WHAT TO PRODUCE » Some lines in the entries contain the word "como". Copy all of them.
--------------------
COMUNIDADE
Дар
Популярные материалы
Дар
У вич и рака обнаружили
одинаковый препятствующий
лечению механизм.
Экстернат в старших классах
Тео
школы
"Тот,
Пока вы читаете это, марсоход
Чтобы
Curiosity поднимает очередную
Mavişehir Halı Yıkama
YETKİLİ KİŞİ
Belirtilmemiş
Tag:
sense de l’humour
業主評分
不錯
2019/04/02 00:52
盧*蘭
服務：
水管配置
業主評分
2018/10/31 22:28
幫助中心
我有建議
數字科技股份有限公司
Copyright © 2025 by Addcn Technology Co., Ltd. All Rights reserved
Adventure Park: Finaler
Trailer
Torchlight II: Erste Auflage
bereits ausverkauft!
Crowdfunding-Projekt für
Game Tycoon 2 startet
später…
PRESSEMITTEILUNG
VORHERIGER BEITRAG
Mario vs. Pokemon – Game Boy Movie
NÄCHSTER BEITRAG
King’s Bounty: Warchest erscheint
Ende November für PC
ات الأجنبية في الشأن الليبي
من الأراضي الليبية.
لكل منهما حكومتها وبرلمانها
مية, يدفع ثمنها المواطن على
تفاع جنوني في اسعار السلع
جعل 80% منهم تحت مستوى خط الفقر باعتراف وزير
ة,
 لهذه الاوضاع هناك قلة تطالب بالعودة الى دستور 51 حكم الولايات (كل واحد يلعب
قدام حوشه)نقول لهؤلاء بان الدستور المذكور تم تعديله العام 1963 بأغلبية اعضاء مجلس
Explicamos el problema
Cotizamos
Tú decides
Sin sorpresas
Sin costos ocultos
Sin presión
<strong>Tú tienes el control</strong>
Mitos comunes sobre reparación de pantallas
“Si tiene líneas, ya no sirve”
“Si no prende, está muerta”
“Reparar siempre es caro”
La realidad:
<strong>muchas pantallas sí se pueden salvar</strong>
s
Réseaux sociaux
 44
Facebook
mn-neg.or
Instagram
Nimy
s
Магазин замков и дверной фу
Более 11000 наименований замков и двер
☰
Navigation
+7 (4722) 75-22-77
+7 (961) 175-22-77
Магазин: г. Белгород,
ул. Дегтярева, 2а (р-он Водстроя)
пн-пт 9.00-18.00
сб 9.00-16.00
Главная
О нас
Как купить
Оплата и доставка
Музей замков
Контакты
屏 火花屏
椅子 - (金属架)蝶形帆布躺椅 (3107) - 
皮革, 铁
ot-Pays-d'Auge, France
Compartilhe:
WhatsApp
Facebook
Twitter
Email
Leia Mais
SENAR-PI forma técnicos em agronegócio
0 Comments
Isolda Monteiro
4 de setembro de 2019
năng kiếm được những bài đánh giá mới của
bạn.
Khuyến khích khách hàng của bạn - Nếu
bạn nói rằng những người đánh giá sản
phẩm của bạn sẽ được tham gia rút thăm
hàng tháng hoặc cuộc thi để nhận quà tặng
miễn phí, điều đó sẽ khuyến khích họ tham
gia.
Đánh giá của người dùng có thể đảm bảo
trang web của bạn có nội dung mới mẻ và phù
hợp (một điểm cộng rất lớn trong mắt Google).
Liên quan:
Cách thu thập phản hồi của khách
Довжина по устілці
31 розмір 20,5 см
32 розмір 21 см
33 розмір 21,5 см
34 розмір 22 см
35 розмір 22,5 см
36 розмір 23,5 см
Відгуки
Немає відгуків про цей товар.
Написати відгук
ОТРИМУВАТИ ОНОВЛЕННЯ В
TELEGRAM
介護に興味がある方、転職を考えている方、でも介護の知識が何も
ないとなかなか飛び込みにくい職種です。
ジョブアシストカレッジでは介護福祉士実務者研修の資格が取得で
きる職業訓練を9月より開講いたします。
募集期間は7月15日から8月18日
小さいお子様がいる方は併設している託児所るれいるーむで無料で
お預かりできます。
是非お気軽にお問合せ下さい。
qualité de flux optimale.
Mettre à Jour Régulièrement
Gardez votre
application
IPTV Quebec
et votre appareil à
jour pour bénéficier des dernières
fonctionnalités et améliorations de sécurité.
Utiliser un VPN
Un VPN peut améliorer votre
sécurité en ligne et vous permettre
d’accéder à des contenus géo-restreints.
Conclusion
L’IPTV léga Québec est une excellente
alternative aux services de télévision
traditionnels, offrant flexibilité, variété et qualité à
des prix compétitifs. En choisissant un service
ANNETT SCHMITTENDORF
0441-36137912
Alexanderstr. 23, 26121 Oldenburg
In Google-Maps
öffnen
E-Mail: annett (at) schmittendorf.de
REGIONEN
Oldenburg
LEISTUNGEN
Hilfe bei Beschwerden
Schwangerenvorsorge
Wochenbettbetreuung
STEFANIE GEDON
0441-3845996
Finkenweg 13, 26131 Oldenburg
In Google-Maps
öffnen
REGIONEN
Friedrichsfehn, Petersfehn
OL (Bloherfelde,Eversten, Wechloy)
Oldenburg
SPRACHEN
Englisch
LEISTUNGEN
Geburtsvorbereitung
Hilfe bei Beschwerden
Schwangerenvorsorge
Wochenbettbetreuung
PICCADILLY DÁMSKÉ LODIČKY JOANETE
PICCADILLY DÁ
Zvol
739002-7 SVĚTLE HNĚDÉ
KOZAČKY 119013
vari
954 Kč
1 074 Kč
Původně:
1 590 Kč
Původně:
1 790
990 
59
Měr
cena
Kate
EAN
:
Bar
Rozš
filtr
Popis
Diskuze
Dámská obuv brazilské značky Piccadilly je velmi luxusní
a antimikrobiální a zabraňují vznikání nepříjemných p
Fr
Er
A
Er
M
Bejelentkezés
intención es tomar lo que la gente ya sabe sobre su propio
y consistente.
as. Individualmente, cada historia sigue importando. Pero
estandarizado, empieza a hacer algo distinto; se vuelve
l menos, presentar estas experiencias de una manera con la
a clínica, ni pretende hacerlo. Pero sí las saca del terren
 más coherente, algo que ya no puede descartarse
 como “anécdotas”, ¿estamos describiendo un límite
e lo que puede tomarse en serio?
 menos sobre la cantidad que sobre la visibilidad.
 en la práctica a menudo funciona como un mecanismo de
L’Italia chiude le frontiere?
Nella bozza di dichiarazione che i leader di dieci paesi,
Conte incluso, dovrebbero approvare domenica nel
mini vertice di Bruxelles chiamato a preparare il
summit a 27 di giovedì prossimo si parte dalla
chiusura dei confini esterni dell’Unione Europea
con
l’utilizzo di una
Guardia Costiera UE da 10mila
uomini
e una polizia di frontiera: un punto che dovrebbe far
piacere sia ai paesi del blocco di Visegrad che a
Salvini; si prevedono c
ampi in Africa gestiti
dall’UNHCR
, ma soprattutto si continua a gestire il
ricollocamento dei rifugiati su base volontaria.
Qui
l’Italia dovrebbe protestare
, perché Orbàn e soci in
--------------------
ANSWER BOX »
 como “anécdotas”, ¿estamos describiendo un límite
 en la práctica a menudo funciona como un mecanismo de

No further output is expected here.